Al centro della riflessione, un documento in preparazione tra Germania, Francia e Italia, con l’obiettivo di spingere la Commissione Europea ad adottare misure urgenti e concrete per salvare l’industria continentale, strangolata da regole ambientali troppo rigide e da una tecnocrazia scollegata dalla realtà produttiva.
Secondo Gozzi, il nodo della questione è chiaro: la siderurgia, e con essa le filiere legate all’automotive e alla difesa, non reggerà all’impatto delle nuove norme europee se queste non verranno riconsiderate con pragmatismo. La revisione del sistema di quote gratuite di CO2, imposta dal regolamento CBAM, rischia di spegnere gli altiforni su cui si basa ancora il 60% della produzione siderurgica europea. Una conseguenza diretta sarebbe la dipendenza da acciaio asiatico e la chiusura delle grandi acciaierie continentali.
Il caso Taranto rientra appieno in questo quadro. Il destino dell’ex Ilva, con le sue ricadute occupazionali, ambientali e strategiche, rappresenta un banco di prova per l’intera Europa. Non si tratta più soltanto di una crisi industriale locale, ma dell’indice più visibile di una deindustrializzazione che avanza sotto la spinta di normative inapplicate altrove e di scelte politiche non coordinate a livello continentale.
Nel mirino di Gozzi ci sono anche le distorsioni del mercato europeo della CO2, che anziché incentivare l’innovazione tecnologica finiscono per penalizzare i settori produttivi più difficili da decarbonizzare, come l’acciaio.
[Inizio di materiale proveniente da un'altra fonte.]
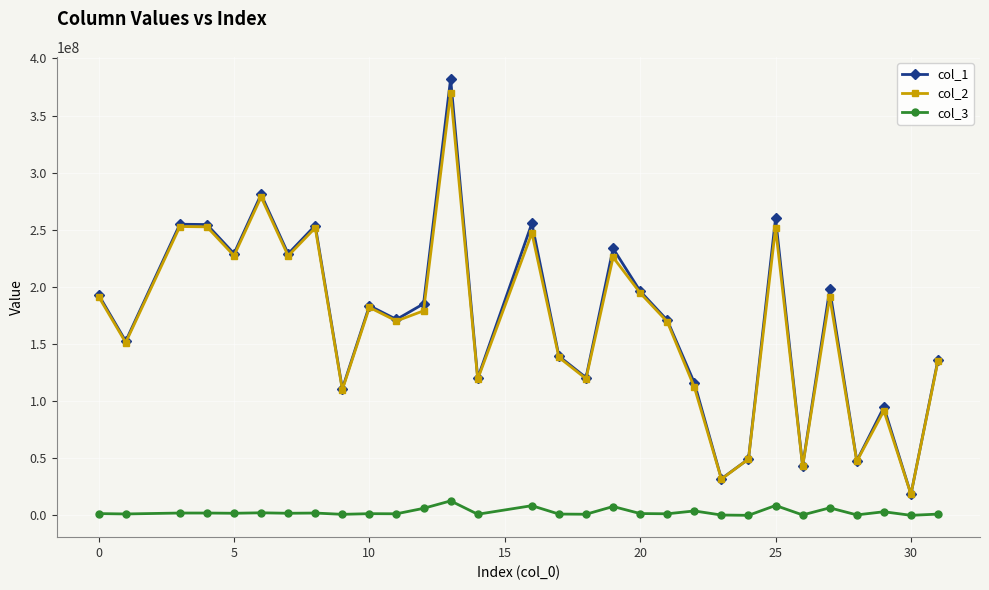

What is the value of the col_3 point at the 18th from the left?

7726925.1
Il paradosso, sottolinea il presidente di Federacciai, è che mentre l’Europa riduce la sua impronta industriale, le emissioni globali continuano ad aumentare a causa delle produzioni di Cina, USA, India e altri paesi emergenti, che non adottano le stesse restrizioni.
Sotto accusa anche l’approccio ideologico che ha guidato finora il green deal, incapace di tenere insieme sostenibilità ambientale e sociale, e che ha prodotto un iper-regolamentismo paralizzante, dannoso per la competitività e l’autonomia strategica dell’Europa.
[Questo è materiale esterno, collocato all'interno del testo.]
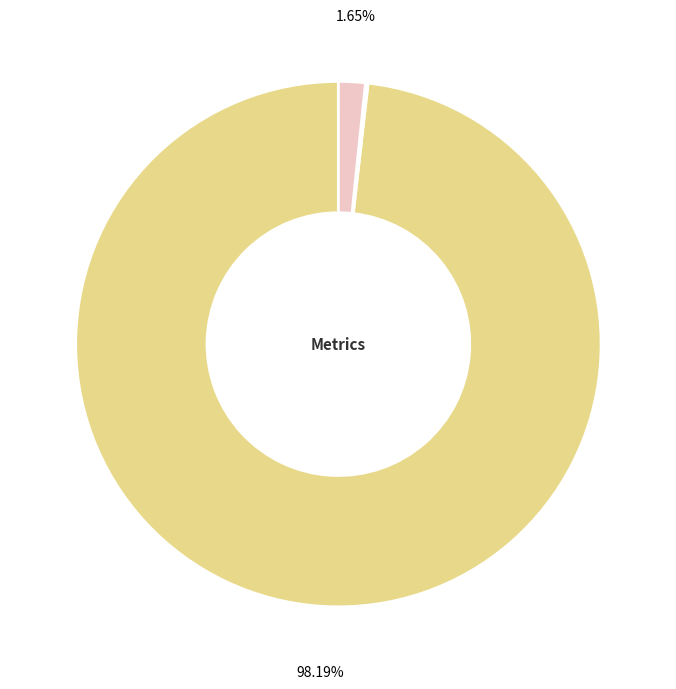

Which slice is the largest?

MAPE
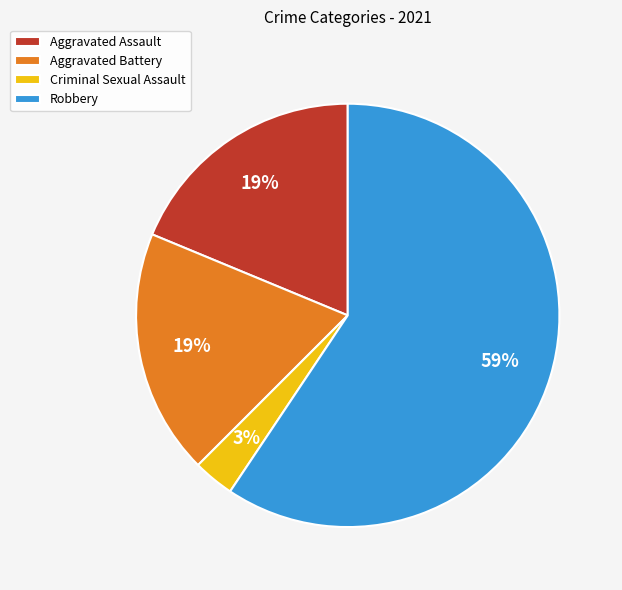

Is it true that Aggravated Battery is 27% of the pie?

False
Le conseguenze sociali sono già evidenti. Gozzi richiama l’attenzione su milioni di posti di lavoro a rischio, su un crescente malcontento operaio che si traduce in derive elettorali radicali e sulla necessità di ricucire il patto tra industria, lavoratori e istituzioni.
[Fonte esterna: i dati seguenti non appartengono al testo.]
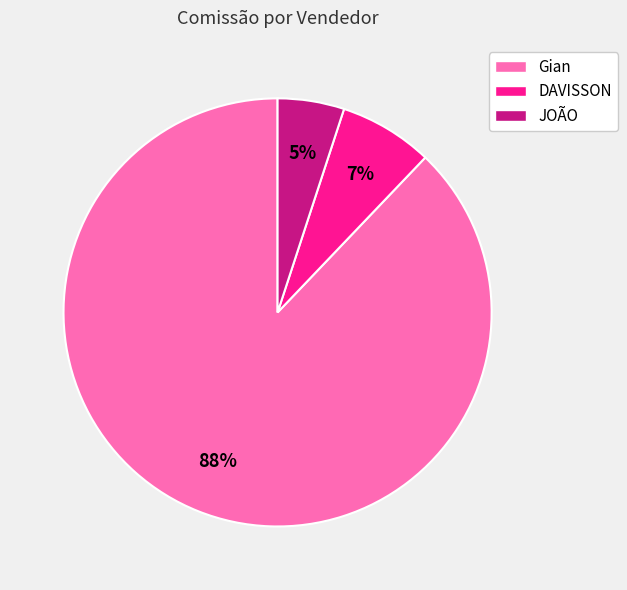

Combined, do DAVISSON and JOÃO account for over 50%?

No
Per la siderurgia europea, e per Taranto in particolare, il tempo delle analisi è finito. Servono scelte rapide, unitarie e coraggiose da parte delle grandi famiglie politiche continentali, per evitare che il cuore manifatturiero dell’Europa si spenga definitivamente. L’appello di Gozzi non è solo tecnico, ma profondamente politico: senza una revisione pragmatica delle politiche ambientali, la sopravvivenza dell’industria europea è seriamente compromessa. E con essa, il modello sociale su cui si regge l’intero continente.